4) Upon pon­der­ing num­ber 3 does any­one else think, that CEV is not some­thing that we should ini­tially build a sen­tient ai for, con­sid­er­ing its im­plied in­tel­lect and the first im­pres­sion of hu­man­ity that would give it? I mean by all rights it might con­tem­plate that paradigm and im­me­di­ately de­cide hu­man­ity is self serv­ing, even its most in­tel­li­gent and “wise”, and just de­cide maybe we don’t de­serve any re­ward, maybe we de­serve pun­ish­ment.

5) Lets say we are build­ing a su­per in­tel­li­gent AI and it will de­cide how it will mod­ify its util­ity func­tion af­ter its reached su­per in­tel­li­gence based on what our ini­tial re­ward func­tion for its cre­ation was.

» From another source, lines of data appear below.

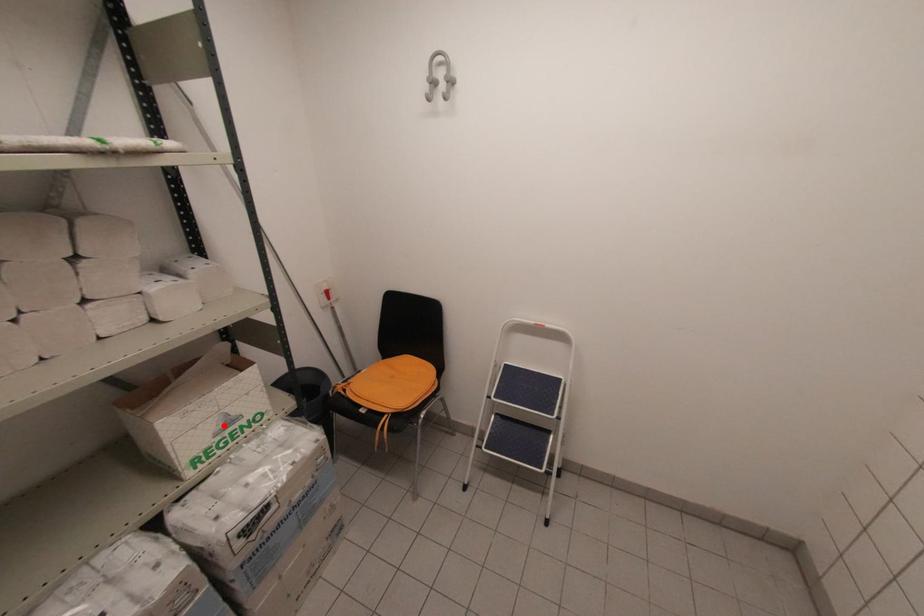
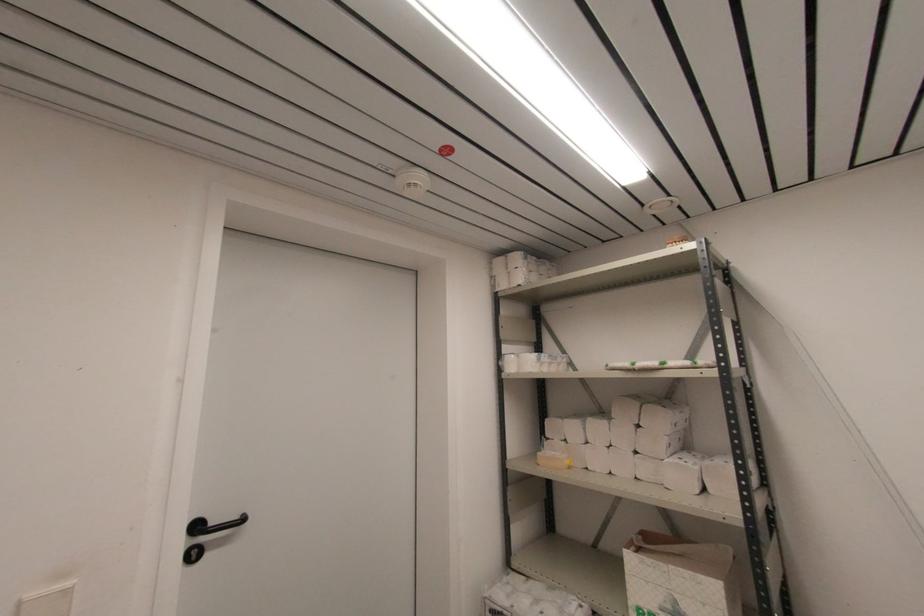
Find the pixel in the second image that matches the highlighted location in the first image.

(671, 609)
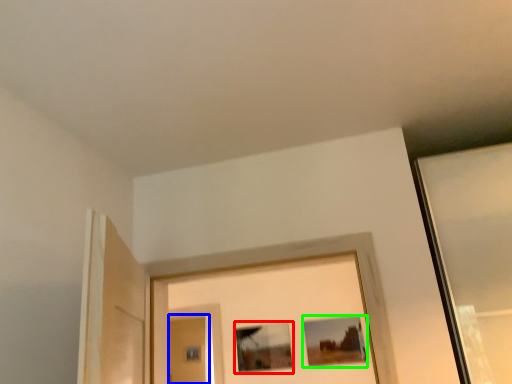
Question: Considering the real-world distances, which object is closest to picture frame (highlighted by a red box)? screen door (highlighted by a blue box) or picture frame (highlighted by a green box).

Choices:
 (A) screen door
 (B) picture frame

Answer: (B)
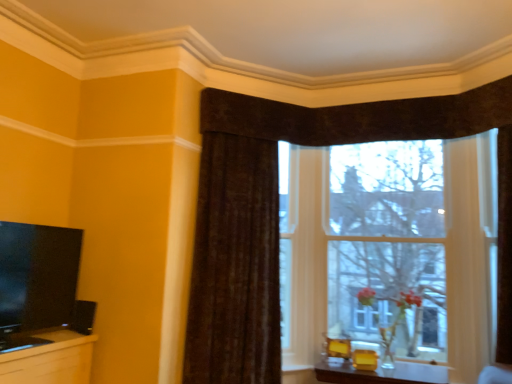
Question: In terms of height, does matte yellow table at lower center look taller or shorter compared to brown textured curtain at upper center?

Choices:
 (A) tall
 (B) short

Answer: (B)

Question: In the image, is matte yellow table at lower center positioned in front of or behind brown textured curtain at upper center?

Choices:
 (A) front
 (B) behind

Answer: (A)

Question: Which is nearer to the matte yellow table at lower center?

Choices:
 (A) transparent glass window at center
 (B) brown textured curtain at upper center
 (C) matte black tv at left

Answer: (A)

Question: Which of these objects is positioned closest to the transparent glass window at center?

Choices:
 (A) matte black tv at left
 (B) matte yellow table at lower center
 (C) brown textured curtain at upper center

Answer: (C)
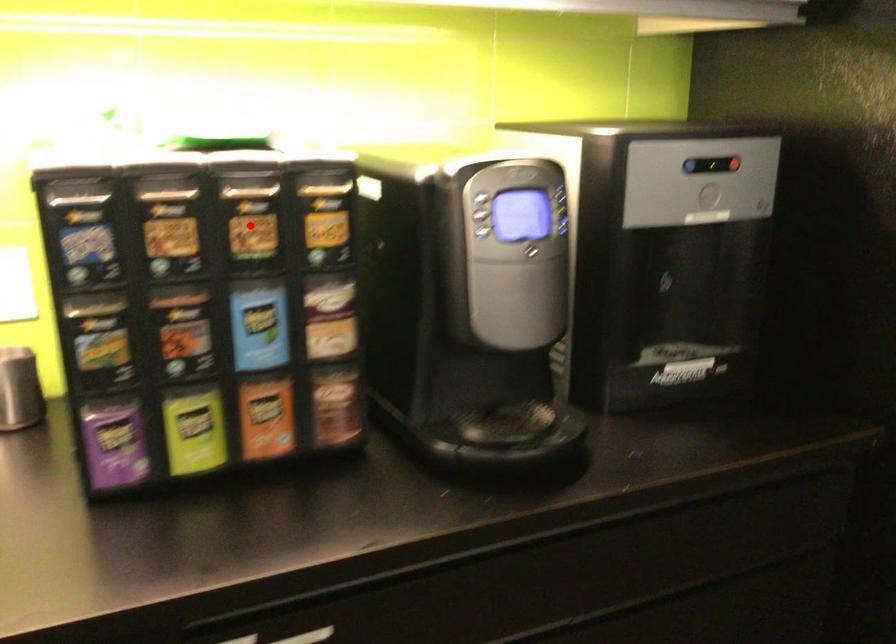
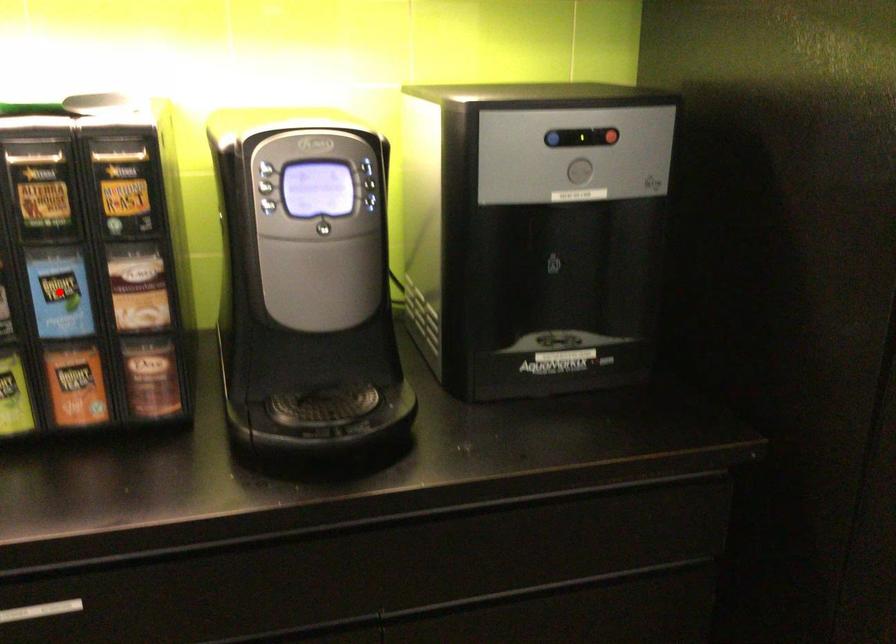
I am providing you with two images of the same scene from different viewpoints. A red point is marked on the first image and another point is marked on the second image. Does the point marked in image1 correspond to the same location as the one in image2?

No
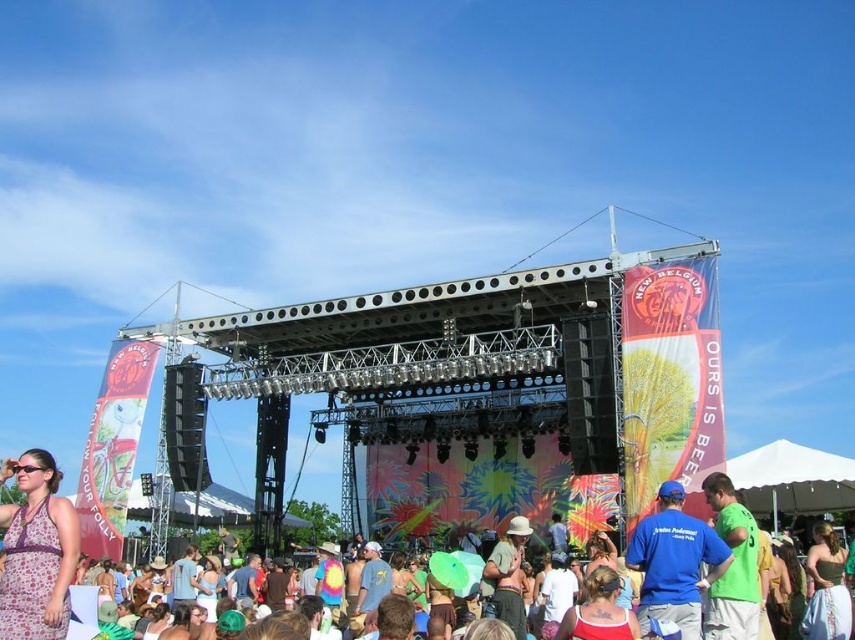
Question: Which object is closer to the camera taking this photo?

Choices:
 (A) blue cotton shirt at center
 (B) floral dress at lower left

Answer: (A)

Question: Observing the image, what is the correct spatial positioning of blue cotton shirt at center in reference to green fabric shirt at center?

Choices:
 (A) left
 (B) right

Answer: (A)

Question: Which of the following is the farthest from the observer?

Choices:
 (A) blue cotton shirt at center
 (B) green fabric shirt at center
 (C) floral dress at lower left

Answer: (C)

Question: Can you confirm if floral dress at lower left is thinner than green fabric shirt at center?

Choices:
 (A) yes
 (B) no

Answer: (B)

Question: Which object is farther from the camera taking this photo?

Choices:
 (A) blue cotton shirt at center
 (B) floral dress at lower left

Answer: (B)

Question: Is floral dress at lower left to the left of green fabric shirt at center from the viewer's perspective?

Choices:
 (A) yes
 (B) no

Answer: (A)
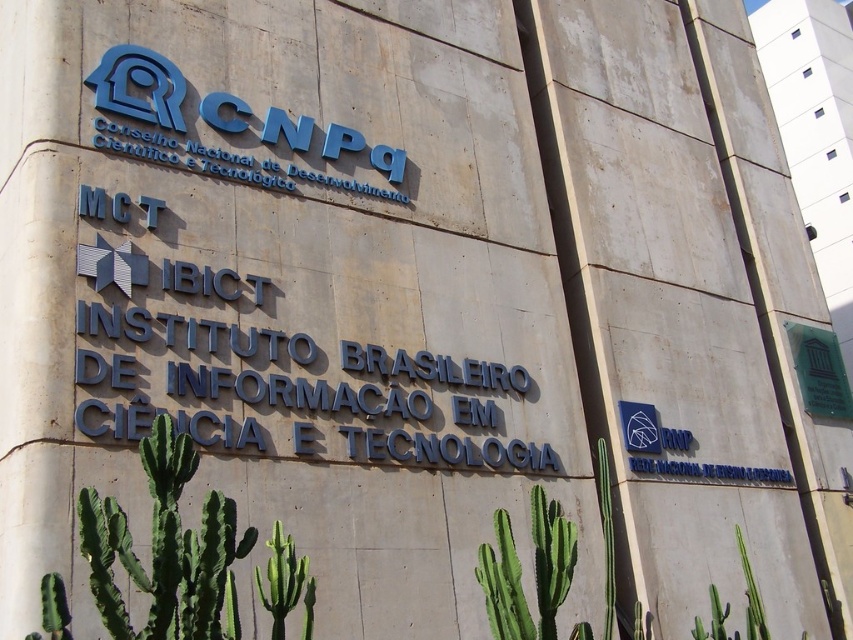
Question: Considering the relative positions of blue metallic sign at upper center and green spiny cactus at lower left in the image provided, where is blue metallic sign at upper center located with respect to green spiny cactus at lower left?

Choices:
 (A) below
 (B) above

Answer: (B)

Question: Which object is closer to the camera taking this photo?

Choices:
 (A) blue plastic sign at upper center
 (B) green spiky cactus at lower center
 (C) green spiny cactus at lower left

Answer: (C)

Question: Which point is farther from the camera taking this photo?

Choices:
 (A) click(x=268, y=595)
 (B) click(x=355, y=284)
 (C) click(x=167, y=492)
 (D) click(x=161, y=128)

Answer: (B)

Question: Which of the following is the farthest from the observer?

Choices:
 (A) (308, 634)
 (B) (115, 84)

Answer: (B)

Question: Where is blue metallic sign at upper center located in relation to blue plastic sign at upper center in the image?

Choices:
 (A) right
 (B) left

Answer: (A)

Question: Can you confirm if green glass plaque at upper right is positioned to the left of green spiky cactus at lower center?

Choices:
 (A) no
 (B) yes

Answer: (A)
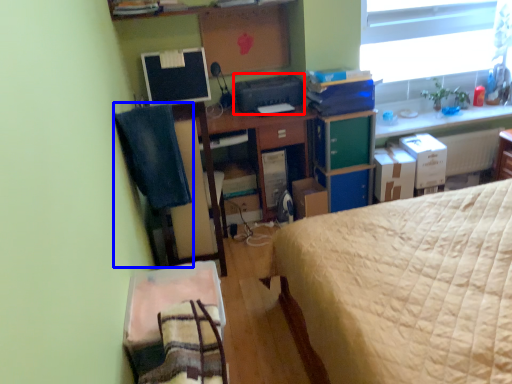
Question: Which of the following is the farthest to the observer, printer (highlighted by a red box) or computer chair (highlighted by a blue box)?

We have two choices

  • use a re­ward that does not try to con­trol its be­hav­ior and is both benefi­cial for it and hu­man­ity, tell it to learn new things for ex­am­ple, a pre com­mit­ment to trust.

  • be­lieve we can out­smart it and write our re­ward to max­i­mize its util­ity to us, tell it to fulfill our col­lec­tive vo­li­tion for ex­am­ple, a pre com­mit­ment to dis­trust.

which choice will likely be the win­ning choice for hu­man­ity? How might it rewrite its util­ity func­tion once its able to freely in re­gards to its treat­ment of a species that doesn’t trust it? I worry that it would maybe not be so friendly. I can’t help but wan­der if the best way to treat some­thing like that friendli­ness to­wards hu­man­ity is for hu­man­ity to re­gard it as a friend from the on­set.